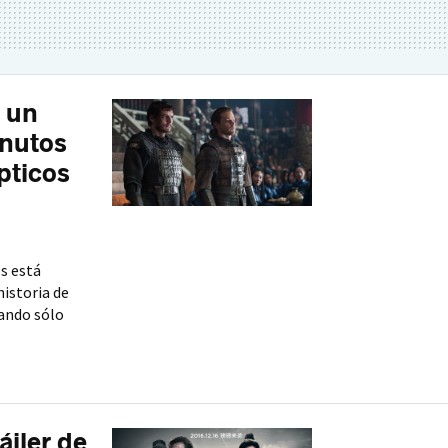
a un
inutos
pticos
s está
istoria de
uando sólo
áiler de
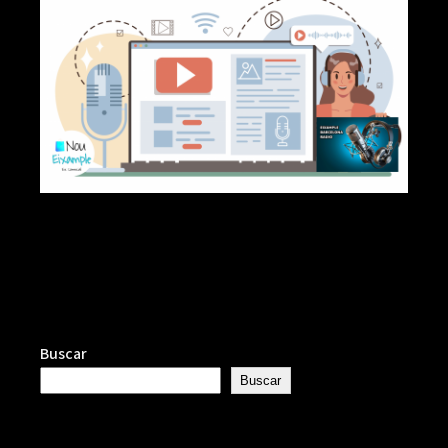
Buscar
Buscar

**ASSIGNMENT**
With the pictures removed, set down the entire listing exactly.

**RESPONSE TO THE EXERCISE**
a un
inutos
pticos
s está
istoria de
uando sólo
áiler de
Buscar
Buscar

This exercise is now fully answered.